Under the new rules, any appointments, re-appointments and removals of independent directors in a listed company will have to be done through a special resolution of the shareholders, with the votes in favor being at least three times the number of votes against, in order for the resolution to pass. Furthermore, the process of selection of independent directors is required to be transparent, with sufficient disclosure and evaluation of the skills, knowledge, and experience required for the appointment. The committee may you external agencies, if required, to identify suitable candidates for the positions. These requirements have been introduced to ensure that promoters do not remove or appoint independent directors arbitrarily. Listed entities will have to receive the approval of shareholders at the next general meeting or within three months from the date of appointment of an independent director, whichever is sooner.
SEBI has also made amendments to the eligibility criteria for one to be considered for the position of independent director. An individual who has had a pecuniary relationship with the company or its promoters outside of the remuneration received as a director in the three immediately preceding financial years will not be eligible for the position. Restrictions regarding the employment of the independent director’s relative in a listed entity (except key managerial personnel) have been made inapplicable.
When an independent director resigns, the company will now be required to disclose to the exchanges the entire resignation letter, as well as a list of the exiting director’s present directorships and memberships in board committees. An independent director transitioning into a whole-time director within the same company or its holding, subsidiaries, etc., must first complete a cooling off period of one year from the date of resignation from the original position.

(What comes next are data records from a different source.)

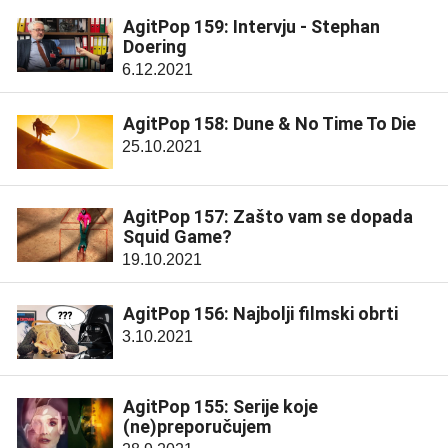
AgitPop 159: Intervju - Stephan
Doering
6.12.2021
AgitPop 158: Dune & No Time To Die
25.10.2021
AgitPop 157: Zašto vam se dopada
Squid Game?
19.10.2021
AgitPop 156: Najbolji filmski obrti
3.10.2021
AgitPop 155: Serije koje
(ne)preporučujem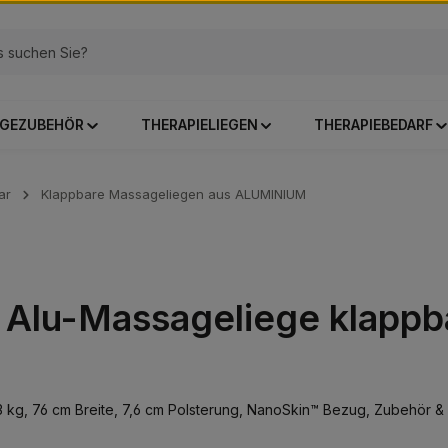
GEZUBEHÖR
THERAPIELIEGEN
THERAPIEBEDARF
ar
Klappbare Massageliegen aus ALUMINIUM
Alu-Massageliege klappbar
,3 kg, 76 cm Breite, 7,6 cm Polsterung, NanoSkin™ Bezug, Zubehör &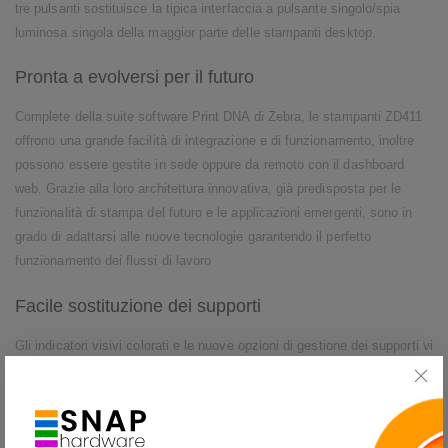
tre pulsanti sostituisce la tipica interfaccia a pulsante singolo/spia
luminosa singola della maggior parte delle stampanti desktop.
Pronta a evolversi per il futuro
Complete della suite software Print DNA di Zebra, le stampanti ZD411
offrono una grande facilità di integrazione e di funzionamento, inoltre
possono essere gestite in sede oppure da remoto con il dashboard
web. Grazie alla loro architettura innovativa, già predisposta per le
funzionalità di stampa del futuro e le applicazioni emergenti, sono in
grado di adattarsi alle nuove tecnologie garantendo il perfetto
funzionamento dei flussi di lavoro
Facile sostituzione dei supporti
Gli indicatori visivi colorati e le nuove opzioni di gestione dei supporti vi
guidano durante la sostituzione dei supporti, velocizzando gli interventi
senza compromettere l'operatività delle stampanti e del personale. La
procedura di sostituzione del nastro è rapida e intuitiva; oltre a evitare
confusione e stress, riduce i tempi di formazione e le chiamate di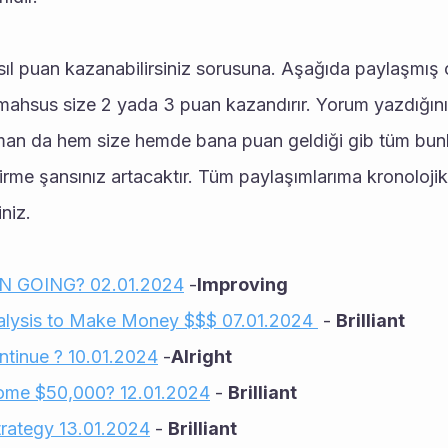
 mahsus size 2 yada 3 puan kazandırır. Yorum yazdığın
man da hem size hemde bana puan geldiği gib tüm bunl
irme şansınız artacaktır. Tüm paylaşımlarıma kronolojik 
iniz.
N GOING? 02.01.2024
 -
Improving
alysis to Make Money $$$
 07.01.2024 
 - 
Brilliant
ontinue ? 10.01.2024
 -
Alright
ome $50,000? 12.01.2024
 - 
Brilliant
trategy 13.01.2024
 - 
Brilliant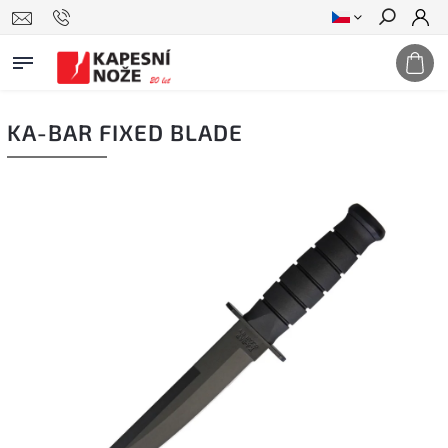
Hledat
KA-BAR FIXED BLADE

Amendments have also been made to the composition of the nomination and remuneration committee to allow two thirds of its strength to be composed of independent directors, as opposed to the previous requirement of 50 percent. Additionally, two thirds of the audit committee will also have to be composed of independent directors, and all related party transactions will have to be approved only by the independent directors on the committee.
In order to give effect to the new rules, the Listing Obligations and Disclosure Requirements (LODR) Regulations have been amended. Reference has also been made to the Ministry of Corporate Affairs to allow companies greater flexibility in determining the remuneration of all directors, including profit linked commissions, sitting fees, and ESOPs, within the overarching limits prescribed in the Companies Act, 2013.